TEXT SEGMENT
——

AHC: End Slavery in the USA Peacefully and Quickly

The challenge, if you accept it, is for you to end slavery in the United States relatively quickly and with minimal violence.

A few rules for this challenge.

1. No POD can be after 1787. The earliest you can have is when the Constitution was being written.

2. Be realistic. You can obviously make subtle changes, like some people being a little more willing to end slavery, but nothing massively ASB.

3. Obviously, you are not allowed a Civil War, or for the South to secede peacefully. It has to be a single country at all times.

4. I will be vague on the quickly bit, but try to make it at the latest before the 1860s.

Good luck, and let the Challenge Begin!
 
New form of malaria spreads throughout the southern half of the US, which about a third of slaves are immune to because they have sickle cell.

Because white slaveowners die off and blacks are possibly the majority in the South, slavery is abolished.

No violence, so it's peaceful. While it's also quick.
 
New form of malaria spreads throughout the southern half of the US, which about a third of slaves are immune to because they have sickle cell.

Because white slaveowners die off and blacks are possibly the majority in the South, slavery is abolished.

No violence, so it's peaceful. While it's also quick.

Interesting idea, thought it kinda borders on ASB.

On the subject; as many of you know, one of Jefferson's rough drafts of the Declaration of Independence had slavery being abolished, thought I it was written out so as not to anger Southern States. Is there a way this clause could have been in here without angering the south (gradual manumission maybe? :confused:). I know this is pre 1787, but I thought it was worth bringing up.

——

Plain-text sources for documents
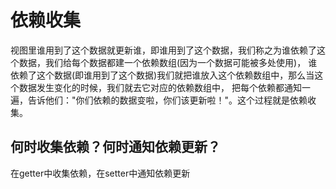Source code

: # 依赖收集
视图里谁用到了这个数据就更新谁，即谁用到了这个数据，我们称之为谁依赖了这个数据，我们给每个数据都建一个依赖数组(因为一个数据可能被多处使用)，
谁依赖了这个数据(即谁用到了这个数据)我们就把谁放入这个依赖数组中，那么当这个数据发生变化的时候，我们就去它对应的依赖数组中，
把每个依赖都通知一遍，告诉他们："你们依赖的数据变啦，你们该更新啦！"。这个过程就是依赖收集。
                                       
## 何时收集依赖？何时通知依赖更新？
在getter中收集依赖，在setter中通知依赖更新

——

DIRECTIVE
In the slavery challenge thread, why does the malaria scenario lead to the end of slavery? Answer in one to three sentences. The data isn't needed for this.

YOUR RESPONSE
A new form of malaria spreads through the southern half of the US, and about a third of slaves are immune to it because they have sickle cell. As a result, white slaveowners die off and Black people may become the majority in the South, so slavery is abolished.